----- Data section -----

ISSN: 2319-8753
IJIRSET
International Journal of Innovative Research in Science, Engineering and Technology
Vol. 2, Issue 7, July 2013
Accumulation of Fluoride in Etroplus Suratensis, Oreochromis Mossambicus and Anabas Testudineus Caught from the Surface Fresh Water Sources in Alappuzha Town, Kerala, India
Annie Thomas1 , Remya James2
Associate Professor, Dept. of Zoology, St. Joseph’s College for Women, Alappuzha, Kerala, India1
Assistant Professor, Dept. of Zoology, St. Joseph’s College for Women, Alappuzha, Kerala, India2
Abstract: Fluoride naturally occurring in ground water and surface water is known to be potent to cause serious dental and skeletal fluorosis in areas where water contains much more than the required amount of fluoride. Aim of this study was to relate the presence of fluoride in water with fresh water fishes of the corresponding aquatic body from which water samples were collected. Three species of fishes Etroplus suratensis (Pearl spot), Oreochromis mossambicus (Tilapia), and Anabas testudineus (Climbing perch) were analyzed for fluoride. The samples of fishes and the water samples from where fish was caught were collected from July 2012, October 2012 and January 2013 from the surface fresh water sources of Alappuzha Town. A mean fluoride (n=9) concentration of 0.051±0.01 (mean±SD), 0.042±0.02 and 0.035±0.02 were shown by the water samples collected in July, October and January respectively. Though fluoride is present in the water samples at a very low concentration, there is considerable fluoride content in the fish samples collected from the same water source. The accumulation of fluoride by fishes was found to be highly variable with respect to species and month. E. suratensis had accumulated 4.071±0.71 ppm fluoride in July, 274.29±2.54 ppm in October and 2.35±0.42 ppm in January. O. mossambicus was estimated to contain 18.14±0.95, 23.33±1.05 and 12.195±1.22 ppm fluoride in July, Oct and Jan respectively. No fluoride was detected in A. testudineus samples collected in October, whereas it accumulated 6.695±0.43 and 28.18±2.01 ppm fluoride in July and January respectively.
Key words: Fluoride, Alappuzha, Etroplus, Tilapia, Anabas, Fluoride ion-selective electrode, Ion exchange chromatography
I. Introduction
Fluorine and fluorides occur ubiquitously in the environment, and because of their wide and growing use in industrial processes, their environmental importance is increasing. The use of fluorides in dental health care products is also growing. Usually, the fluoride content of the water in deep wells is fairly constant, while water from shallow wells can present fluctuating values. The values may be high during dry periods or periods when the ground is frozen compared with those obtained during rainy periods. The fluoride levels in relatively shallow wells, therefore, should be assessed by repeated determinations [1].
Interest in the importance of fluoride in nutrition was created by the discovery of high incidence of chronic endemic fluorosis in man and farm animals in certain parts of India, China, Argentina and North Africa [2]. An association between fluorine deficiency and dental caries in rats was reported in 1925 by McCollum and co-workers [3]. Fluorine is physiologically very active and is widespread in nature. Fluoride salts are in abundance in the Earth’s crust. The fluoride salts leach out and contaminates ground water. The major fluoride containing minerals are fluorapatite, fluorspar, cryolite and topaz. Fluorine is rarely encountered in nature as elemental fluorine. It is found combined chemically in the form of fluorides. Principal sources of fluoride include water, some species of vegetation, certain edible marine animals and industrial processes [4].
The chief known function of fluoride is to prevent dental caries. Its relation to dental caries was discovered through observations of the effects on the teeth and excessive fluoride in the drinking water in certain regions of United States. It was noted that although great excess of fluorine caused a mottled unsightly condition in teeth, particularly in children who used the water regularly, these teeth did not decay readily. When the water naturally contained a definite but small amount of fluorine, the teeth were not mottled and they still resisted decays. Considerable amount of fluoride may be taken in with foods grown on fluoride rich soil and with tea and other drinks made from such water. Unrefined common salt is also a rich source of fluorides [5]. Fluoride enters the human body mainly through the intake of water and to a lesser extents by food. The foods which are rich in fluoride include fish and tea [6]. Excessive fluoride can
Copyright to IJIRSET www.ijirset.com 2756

-----
----- Data section -----

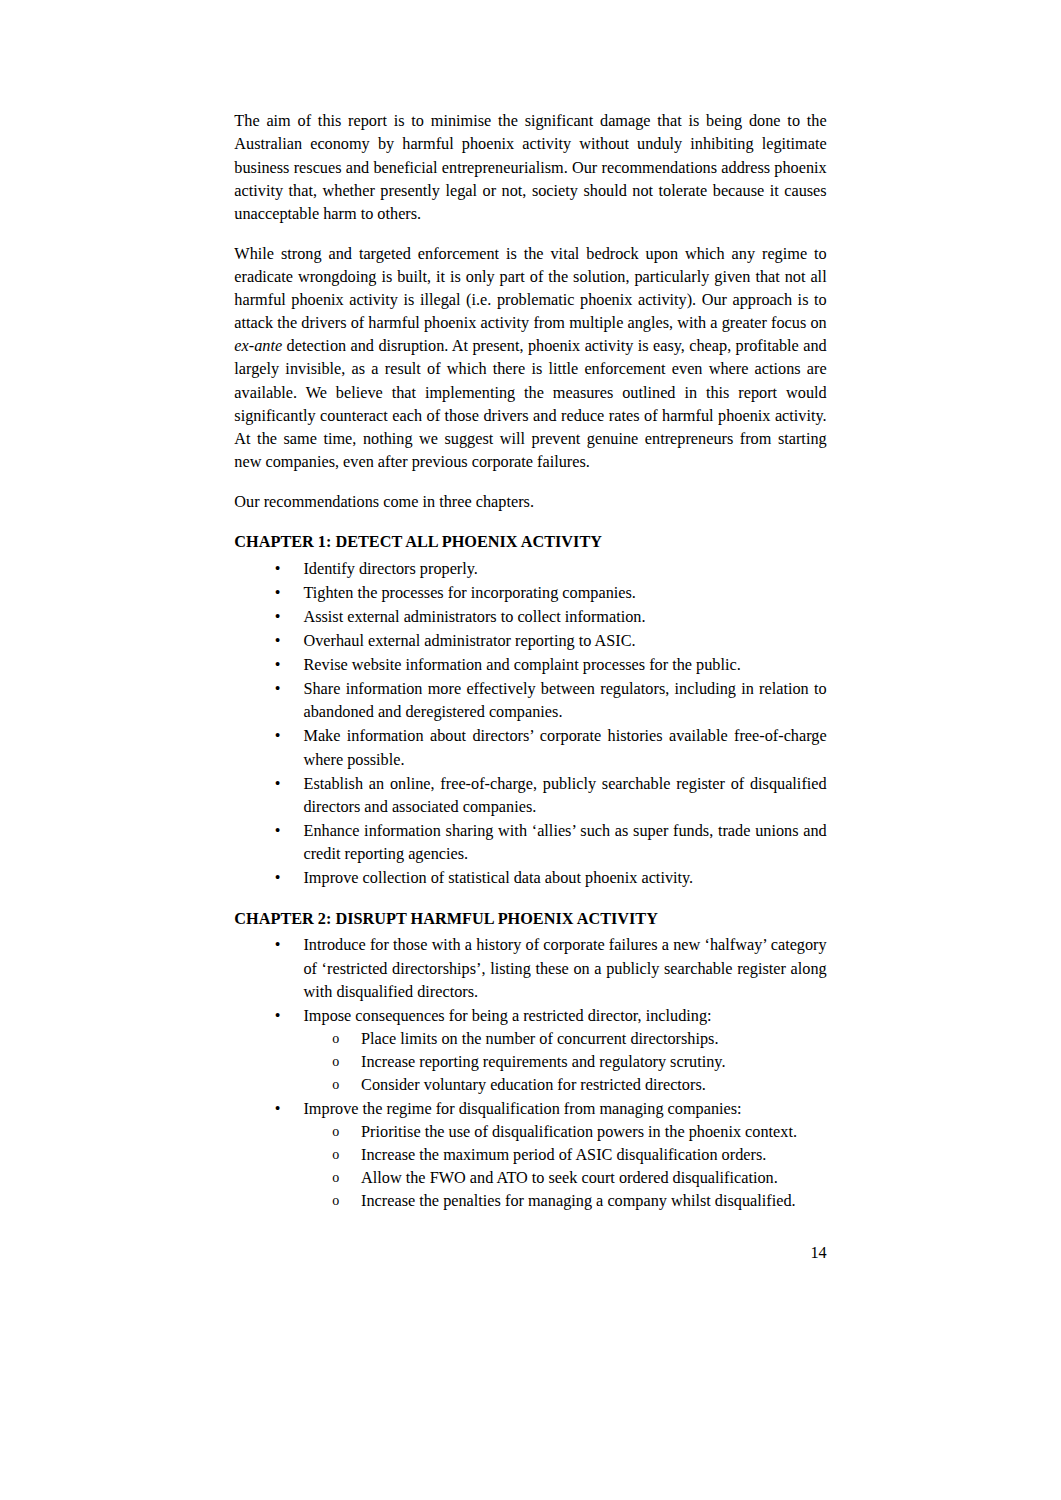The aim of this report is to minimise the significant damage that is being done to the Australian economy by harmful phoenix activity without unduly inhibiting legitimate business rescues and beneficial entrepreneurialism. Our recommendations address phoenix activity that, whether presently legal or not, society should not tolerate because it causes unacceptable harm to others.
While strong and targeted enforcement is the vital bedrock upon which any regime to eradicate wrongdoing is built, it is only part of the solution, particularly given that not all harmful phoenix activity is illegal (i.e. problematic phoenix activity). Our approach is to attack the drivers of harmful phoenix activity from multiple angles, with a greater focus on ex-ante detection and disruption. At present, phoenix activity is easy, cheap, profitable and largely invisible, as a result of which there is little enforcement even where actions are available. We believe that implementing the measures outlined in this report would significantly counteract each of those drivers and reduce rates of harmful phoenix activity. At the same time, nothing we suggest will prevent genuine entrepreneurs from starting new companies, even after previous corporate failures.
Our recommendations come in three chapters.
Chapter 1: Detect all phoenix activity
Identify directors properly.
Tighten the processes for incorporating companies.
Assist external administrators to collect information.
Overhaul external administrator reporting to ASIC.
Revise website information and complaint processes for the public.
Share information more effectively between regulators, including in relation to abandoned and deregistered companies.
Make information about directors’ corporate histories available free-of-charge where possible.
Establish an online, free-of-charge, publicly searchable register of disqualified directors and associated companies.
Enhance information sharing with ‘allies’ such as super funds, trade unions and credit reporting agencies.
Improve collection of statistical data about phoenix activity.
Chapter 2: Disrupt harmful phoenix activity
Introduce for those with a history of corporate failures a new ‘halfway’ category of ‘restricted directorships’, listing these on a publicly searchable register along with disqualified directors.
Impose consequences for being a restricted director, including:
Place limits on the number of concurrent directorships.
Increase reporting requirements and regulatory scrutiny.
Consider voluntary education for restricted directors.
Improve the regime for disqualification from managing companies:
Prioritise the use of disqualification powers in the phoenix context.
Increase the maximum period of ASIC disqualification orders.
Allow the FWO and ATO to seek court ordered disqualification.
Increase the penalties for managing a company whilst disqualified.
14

-----

**Activity:** Retype exactly the lines above, from the one with "ISSN: 2319-8753" through the one with "Assistant Professor, Dept.", inclusive.

**Reply to the task:**
ISSN: 2319-8753
IJIRSET
International Journal of Innovative Research in Science, Engineering and Technology
Vol. 2, Issue 7, July 2013
Accumulation of Fluoride in Etroplus Suratensis, Oreochromis Mossambicus and Anabas Testudineus Caught from the Surface Fresh Water Sources in Alappuzha Town, Kerala, India
Annie Thomas1 , Remya James2
Associate Professor, Dept. of Zoology, St. Joseph’s College for Women, Alappuzha, Kerala, India1
Assistant Professor, Dept. of Zoology, St. Joseph’s College for Women, Alappuzha, Kerala, India2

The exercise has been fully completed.